BEGIN Information shown

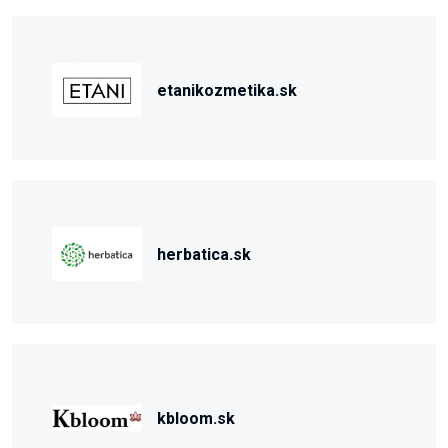
etanikozmetika.sk
herbatica.sk
kbloom.sk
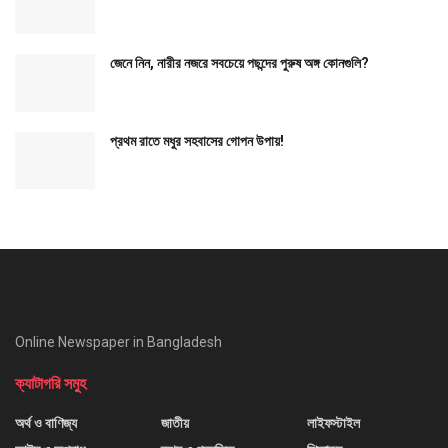
জেনে নিন, নারীর নজরে সবচেয়ে পছন্দের পুরুষ অঙ্গ কোনগুলি?
প্রথম রাতে মধুর সহবাসের গোপন উপায়!
Online Newspaper in Bangladesh
ক্যাটাগরি সমুহ
অর্থ ও বাণিজ্য
জাতীয়
লাইফস্টাইল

END Information shown

=== Exercise ===
Return all the data exactly, and keep the pictures out.

=== Finished exercise ===
etanikozmetika.sk
herbatica.sk
kbloom.sk
জেনে নিন, নারীর নজরে সবচেয়ে পছন্দের পুরুষ অঙ্গ কোনগুলি?
প্রথম রাতে মধুর সহবাসের গোপন উপায়!
Online Newspaper in Bangladesh
ক্যাটাগরি সমুহ
অর্থ ও বাণিজ্য
জাতীয়
লাইফস্টাইল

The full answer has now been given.